Problem requirements
Lines in the listing below that include the word "github" need to be copied.

Data in this exercise
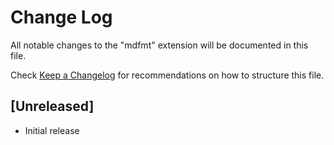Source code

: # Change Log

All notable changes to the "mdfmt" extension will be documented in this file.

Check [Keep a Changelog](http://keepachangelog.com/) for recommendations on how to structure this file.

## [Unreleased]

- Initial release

* * *

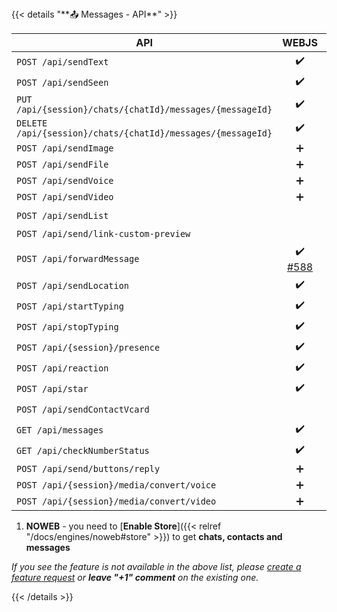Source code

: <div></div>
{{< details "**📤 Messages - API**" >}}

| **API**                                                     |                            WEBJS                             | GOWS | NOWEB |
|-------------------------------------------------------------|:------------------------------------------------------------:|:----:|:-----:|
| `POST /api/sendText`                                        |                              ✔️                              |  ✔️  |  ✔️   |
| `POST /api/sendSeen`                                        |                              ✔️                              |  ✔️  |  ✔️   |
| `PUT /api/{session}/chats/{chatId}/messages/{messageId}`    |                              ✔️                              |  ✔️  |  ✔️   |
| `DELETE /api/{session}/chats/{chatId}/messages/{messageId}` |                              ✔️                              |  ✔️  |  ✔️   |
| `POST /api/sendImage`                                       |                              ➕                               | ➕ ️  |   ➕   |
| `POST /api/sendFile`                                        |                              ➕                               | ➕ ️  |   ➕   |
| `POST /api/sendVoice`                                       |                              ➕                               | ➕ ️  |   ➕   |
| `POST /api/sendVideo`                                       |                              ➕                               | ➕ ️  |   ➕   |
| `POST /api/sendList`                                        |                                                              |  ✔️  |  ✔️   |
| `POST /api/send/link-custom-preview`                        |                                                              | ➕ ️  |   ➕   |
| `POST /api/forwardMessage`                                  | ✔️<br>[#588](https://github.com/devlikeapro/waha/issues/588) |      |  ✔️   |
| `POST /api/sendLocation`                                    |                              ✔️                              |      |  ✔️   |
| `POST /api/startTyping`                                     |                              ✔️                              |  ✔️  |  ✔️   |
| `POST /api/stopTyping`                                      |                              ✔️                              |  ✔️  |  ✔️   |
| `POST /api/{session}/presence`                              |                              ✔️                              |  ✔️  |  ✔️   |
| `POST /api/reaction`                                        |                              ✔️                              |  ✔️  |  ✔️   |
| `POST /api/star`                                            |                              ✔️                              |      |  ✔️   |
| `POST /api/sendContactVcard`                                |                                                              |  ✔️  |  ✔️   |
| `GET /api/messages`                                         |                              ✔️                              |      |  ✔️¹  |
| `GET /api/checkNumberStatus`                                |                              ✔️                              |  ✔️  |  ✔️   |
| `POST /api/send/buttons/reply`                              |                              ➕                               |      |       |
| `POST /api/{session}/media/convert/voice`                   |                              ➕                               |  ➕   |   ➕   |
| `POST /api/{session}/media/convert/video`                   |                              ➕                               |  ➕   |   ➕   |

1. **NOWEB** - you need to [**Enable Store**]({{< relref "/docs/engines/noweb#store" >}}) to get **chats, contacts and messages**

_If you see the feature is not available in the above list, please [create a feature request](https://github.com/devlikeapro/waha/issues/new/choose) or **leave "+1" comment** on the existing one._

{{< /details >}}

Answer section
| `POST /api/forwardMessage`                                  | ✔️<br>[#588](https://github.com/devlikeapro/waha/issues/588) |      |  ✔️   |
_If you see the feature is not available in the above list, please [create a feature request](https://github.com/devlikeapro/waha/issues/new/choose) or **leave "+1" comment** on the existing one._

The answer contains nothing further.